Shows to Binge Watch: “Community”

“Six seasons and a movie.”

The rallying cry of a great television show that came so close to its goal.

After five seasons of bated breath, much-loved “Community” has been cancelled by NBC to much outcry from the internet. The troubles of the show have been well documented before such as Chevy Chase’s vocal disdain for the show, Donald Glover’s abrupt departure during this most recent season, and show creator Dan Harmon’s dismal and rehiring before and after season four; combined with low viewer ratings it’s no wonder that the show has been in doubt these past five years but against all odds it has lasted longer than anyone would have thought. In this age of Netflix and Hulu the chances for revival are slim but persistent so while fans wait for good news right now would be a great chance to visit or maybe even revisit the campus of Greendale Community College.

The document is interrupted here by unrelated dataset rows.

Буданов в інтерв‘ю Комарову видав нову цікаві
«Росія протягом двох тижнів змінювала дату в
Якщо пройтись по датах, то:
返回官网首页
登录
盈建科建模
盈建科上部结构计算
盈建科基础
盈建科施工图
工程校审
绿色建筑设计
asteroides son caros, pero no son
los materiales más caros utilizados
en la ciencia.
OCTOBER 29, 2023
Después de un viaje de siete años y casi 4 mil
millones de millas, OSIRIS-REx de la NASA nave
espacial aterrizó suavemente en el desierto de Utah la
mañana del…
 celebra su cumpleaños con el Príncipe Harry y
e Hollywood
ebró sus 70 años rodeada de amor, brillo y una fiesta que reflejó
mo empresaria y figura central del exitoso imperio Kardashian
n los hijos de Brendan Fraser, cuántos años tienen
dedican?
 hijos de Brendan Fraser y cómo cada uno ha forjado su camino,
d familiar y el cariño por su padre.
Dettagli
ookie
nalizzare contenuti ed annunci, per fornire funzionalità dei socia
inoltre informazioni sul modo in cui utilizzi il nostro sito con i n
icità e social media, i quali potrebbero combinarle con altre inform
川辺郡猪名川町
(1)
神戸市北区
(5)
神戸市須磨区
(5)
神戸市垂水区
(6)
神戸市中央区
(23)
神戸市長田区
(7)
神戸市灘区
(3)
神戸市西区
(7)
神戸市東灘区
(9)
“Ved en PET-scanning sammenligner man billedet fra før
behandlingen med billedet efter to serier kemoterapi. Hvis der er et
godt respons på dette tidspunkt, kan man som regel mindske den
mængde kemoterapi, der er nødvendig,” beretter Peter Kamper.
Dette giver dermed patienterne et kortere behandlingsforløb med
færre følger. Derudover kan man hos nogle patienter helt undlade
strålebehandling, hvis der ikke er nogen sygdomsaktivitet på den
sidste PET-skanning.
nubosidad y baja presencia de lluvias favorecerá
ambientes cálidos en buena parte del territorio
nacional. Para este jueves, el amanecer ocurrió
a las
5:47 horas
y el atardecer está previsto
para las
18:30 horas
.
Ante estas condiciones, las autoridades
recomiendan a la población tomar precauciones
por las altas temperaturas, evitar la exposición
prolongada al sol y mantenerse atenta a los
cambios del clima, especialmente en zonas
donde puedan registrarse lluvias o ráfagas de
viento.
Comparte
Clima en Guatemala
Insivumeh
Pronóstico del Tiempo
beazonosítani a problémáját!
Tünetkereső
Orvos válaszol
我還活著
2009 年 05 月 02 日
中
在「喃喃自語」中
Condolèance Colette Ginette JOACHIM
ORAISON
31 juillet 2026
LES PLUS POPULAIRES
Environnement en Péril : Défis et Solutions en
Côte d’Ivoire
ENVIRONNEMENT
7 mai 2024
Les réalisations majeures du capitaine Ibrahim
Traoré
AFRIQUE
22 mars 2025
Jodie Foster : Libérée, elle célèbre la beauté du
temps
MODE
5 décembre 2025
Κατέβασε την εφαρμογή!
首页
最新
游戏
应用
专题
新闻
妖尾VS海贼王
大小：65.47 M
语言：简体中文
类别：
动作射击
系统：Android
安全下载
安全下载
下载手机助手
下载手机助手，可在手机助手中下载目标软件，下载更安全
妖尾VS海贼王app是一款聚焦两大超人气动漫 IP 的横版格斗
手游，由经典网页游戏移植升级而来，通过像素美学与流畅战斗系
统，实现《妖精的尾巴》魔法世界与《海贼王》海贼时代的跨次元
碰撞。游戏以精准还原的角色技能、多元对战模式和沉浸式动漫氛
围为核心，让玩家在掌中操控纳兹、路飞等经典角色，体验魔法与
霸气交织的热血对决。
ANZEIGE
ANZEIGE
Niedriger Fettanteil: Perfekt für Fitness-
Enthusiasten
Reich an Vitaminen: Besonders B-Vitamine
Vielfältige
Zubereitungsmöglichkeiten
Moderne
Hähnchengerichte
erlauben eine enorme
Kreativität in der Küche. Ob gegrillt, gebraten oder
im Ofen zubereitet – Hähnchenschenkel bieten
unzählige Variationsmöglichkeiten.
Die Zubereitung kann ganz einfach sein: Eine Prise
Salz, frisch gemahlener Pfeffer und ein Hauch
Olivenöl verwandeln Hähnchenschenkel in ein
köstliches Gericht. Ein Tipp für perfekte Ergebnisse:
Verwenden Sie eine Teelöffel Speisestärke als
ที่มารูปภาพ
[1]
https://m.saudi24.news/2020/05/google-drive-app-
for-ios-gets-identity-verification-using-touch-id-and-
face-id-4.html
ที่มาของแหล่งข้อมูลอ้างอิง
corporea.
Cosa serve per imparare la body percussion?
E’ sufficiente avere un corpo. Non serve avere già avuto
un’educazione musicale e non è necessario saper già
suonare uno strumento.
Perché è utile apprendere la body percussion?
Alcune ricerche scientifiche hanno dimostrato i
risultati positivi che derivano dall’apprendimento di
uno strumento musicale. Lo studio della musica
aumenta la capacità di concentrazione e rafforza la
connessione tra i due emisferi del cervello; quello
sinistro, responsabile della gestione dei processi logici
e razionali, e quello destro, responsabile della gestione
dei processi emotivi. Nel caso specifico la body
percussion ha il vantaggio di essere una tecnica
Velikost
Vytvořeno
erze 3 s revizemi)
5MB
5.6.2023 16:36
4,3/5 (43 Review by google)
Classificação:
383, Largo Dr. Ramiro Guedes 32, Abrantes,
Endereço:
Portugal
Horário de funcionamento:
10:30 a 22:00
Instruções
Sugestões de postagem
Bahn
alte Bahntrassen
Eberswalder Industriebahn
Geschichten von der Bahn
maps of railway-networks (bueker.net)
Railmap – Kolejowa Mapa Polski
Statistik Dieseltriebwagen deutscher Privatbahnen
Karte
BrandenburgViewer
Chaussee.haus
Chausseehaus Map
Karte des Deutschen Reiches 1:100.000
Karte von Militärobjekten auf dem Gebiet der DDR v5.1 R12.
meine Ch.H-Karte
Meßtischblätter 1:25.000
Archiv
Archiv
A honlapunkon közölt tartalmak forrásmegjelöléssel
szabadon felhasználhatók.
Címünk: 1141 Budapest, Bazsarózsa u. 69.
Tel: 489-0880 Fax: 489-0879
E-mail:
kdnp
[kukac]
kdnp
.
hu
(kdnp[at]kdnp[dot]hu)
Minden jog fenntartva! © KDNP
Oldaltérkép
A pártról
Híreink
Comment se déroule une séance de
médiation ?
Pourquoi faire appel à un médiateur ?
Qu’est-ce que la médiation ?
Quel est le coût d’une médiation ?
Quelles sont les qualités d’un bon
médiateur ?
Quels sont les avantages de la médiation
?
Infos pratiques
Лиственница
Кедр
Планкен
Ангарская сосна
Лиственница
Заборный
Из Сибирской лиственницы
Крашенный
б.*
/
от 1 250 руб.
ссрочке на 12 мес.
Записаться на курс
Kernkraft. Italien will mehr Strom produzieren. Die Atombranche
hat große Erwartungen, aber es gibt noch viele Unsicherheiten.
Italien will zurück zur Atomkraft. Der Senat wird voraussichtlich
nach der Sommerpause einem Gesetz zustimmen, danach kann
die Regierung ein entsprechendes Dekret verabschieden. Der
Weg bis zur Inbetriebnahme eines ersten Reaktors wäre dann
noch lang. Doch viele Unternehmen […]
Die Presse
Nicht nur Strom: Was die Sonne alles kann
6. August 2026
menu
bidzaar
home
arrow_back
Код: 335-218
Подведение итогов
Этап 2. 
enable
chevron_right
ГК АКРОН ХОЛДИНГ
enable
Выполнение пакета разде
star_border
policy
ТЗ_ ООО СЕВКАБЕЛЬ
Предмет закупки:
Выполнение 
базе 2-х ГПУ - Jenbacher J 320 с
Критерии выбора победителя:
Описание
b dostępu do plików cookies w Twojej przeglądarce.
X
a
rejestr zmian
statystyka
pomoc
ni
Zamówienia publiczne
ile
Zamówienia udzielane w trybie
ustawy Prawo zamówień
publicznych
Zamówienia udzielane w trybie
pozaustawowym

“Community” is a show that rewards loyal viewers with long-running jokes and characters that you can relate to, along the same lines of “Arrested Development” or “The Office” but “Community” is a different beast with its nerdy, endearing heart on its sleeve; you can’t help but be drawn into the study group as its cast of characters genuinely feel like people you would know. As a show about a band of misfits “Community” owes a lot of its DNA to “The Breakfast Club” and “Community” does indeed proudly declare its influence; “The Breakfast Club” is in fact a big part of the very first episode. The characters, from narcissistic Jeff Winger to the walking dictionary of pop culture Abed Nadir, are people that you can easily care about  as you watch the study group grow. Over the course of five seasons the study group evolves from a collection of strangers to an eccentric family unit that experiences losses and adventures together although the group rarely accomplishes anything academic. Episodes can center around anything from Dungeons and Dragons or alternate universes to Ken Burns documentaries and high-concept paintball battles but through all the chaos the show never loses its human center. Characters wrestle with depression, loneliness, and above all, growing up; even more far-fetched episodes like the one centered around Dungeons and Dragons can tackle themes like bullying and suicide. This is what separates “Community” from other pop cultural driven shows, like say “The Simpsons” or even “Arrested Development”, because for all of its self-awareness and quirks it never loses its human heart and that might be the best reason to visit Greendale Community College.